Twelve Weeks in Spring

by James Montgomery

Pub Date: Nov. 3rd, 2014
ISBN: 978-1490857091
Publisher: Westbow Press

A series of hopeful messages for a church in crisis.

Montgomery begins his series of inspirational, uplifting religious ruminations in an unusual way—by setting them in a somber context. He originally gave the sermons in a real-life small church “located on the edge of a large city somewhere in the English-speaking Western world,” which was split by inner strife and turmoil. The congregation couldn’t agree about a possible expansion into a new building and eventually the church closed its doors as a result.
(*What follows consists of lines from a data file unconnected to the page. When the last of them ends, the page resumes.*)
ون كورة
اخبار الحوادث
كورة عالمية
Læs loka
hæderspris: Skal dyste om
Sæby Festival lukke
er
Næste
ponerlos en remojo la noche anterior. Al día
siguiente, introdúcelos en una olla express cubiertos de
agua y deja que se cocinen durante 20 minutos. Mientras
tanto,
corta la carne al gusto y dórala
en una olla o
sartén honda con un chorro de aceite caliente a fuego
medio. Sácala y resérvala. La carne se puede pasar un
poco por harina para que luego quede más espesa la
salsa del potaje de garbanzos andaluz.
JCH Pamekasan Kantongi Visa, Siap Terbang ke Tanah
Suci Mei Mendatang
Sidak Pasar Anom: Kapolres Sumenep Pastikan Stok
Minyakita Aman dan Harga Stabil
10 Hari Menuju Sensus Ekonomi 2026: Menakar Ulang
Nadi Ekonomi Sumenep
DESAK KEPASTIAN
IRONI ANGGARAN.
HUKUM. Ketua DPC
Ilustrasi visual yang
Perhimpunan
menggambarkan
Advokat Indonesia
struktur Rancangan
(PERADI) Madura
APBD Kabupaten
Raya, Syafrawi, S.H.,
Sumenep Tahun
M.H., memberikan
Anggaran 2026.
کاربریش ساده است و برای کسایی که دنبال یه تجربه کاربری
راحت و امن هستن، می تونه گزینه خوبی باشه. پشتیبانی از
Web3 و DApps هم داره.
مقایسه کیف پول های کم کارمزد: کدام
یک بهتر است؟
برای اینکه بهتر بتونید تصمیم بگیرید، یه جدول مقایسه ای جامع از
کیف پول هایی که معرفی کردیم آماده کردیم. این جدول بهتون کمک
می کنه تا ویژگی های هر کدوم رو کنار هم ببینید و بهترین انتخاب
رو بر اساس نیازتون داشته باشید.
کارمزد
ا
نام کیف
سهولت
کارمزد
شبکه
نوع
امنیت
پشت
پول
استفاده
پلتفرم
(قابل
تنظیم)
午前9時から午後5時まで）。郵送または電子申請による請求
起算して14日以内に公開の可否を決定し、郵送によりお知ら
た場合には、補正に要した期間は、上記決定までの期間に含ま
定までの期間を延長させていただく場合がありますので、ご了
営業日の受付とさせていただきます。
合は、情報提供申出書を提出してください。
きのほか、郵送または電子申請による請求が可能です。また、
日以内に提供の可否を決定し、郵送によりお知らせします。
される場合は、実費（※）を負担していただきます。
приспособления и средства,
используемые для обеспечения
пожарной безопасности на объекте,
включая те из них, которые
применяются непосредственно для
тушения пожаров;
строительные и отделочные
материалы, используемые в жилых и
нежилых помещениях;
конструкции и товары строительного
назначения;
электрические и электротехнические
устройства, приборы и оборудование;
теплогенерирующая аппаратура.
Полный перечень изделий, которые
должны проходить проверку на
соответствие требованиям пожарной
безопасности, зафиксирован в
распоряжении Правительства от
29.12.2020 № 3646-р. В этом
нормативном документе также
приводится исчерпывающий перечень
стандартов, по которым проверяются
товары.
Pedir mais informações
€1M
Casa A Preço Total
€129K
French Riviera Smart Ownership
As the pastor, Montgomery accepted full responsibility, but he also wondered why God allowed it to happen. When he reread the 12 Sunday homilies he delivered to his congregation during the 12 weeks of crisis, he was struck in retrospect by the clear ways in which God was speaking directly to the crisis, although none of the mortals involved could stop arguing long enough to hear the message. Time and again in these sermons, readers will find the author earnestly hitting notes of exceptionalism (“If we are to come into God’s presence as we seek to do here on a Sunday morning,” he reminded his listeners at one point, “we must also be separated from and untouched by evil of any kind”) and the need to be responsive to a higher calling (“if we do not respond, God will turn to others”). By explicating various Bible passages in these sermons, from the story of Mary and Martha to the Lord’s Prayer to the original sin and exile of Cain, Montgomery effectively seeks to reinforce John Wesley’s dictum that there’s no such thing as a solitary Christian. Seen in the context of other calls to reconciliation that came too late for their intended listeners, these sermons, although very clearly phrased, may make for melancholy reading.

Eloquent meditations on the healing power of Christian community, offered in the sobering aftermath of a church community’s dissolution.